Exercise goal: Starting at the line containing "Is there any" and ending at the line containing "Where is the data nearest to the value 4?", write those lines out again with "wedge" in place of "slice" and nothing else altered.

Given data:
Content starts

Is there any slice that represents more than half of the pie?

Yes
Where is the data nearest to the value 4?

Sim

Content ends
Content starts

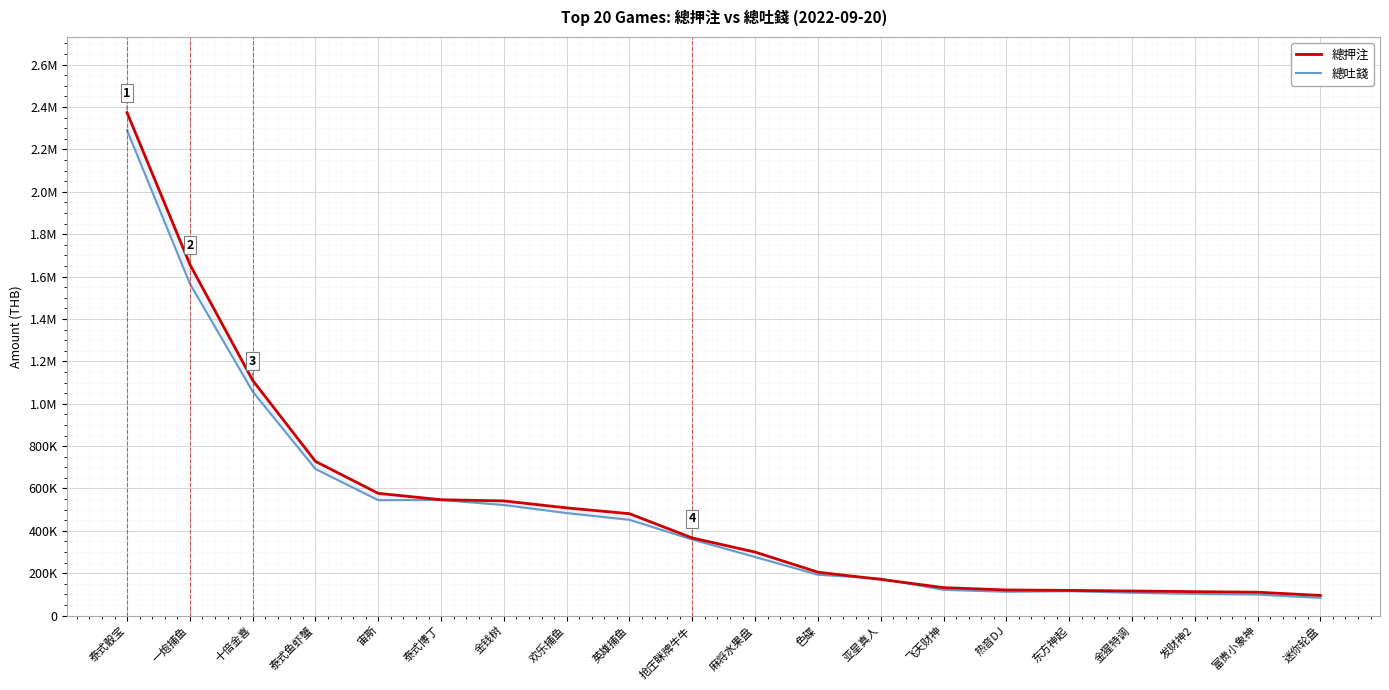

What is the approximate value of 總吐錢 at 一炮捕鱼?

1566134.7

Content ends

Response to the exercise:
Is there any wedge that represents more than half of the pie?

Yes
Where is the data nearest to the value 4?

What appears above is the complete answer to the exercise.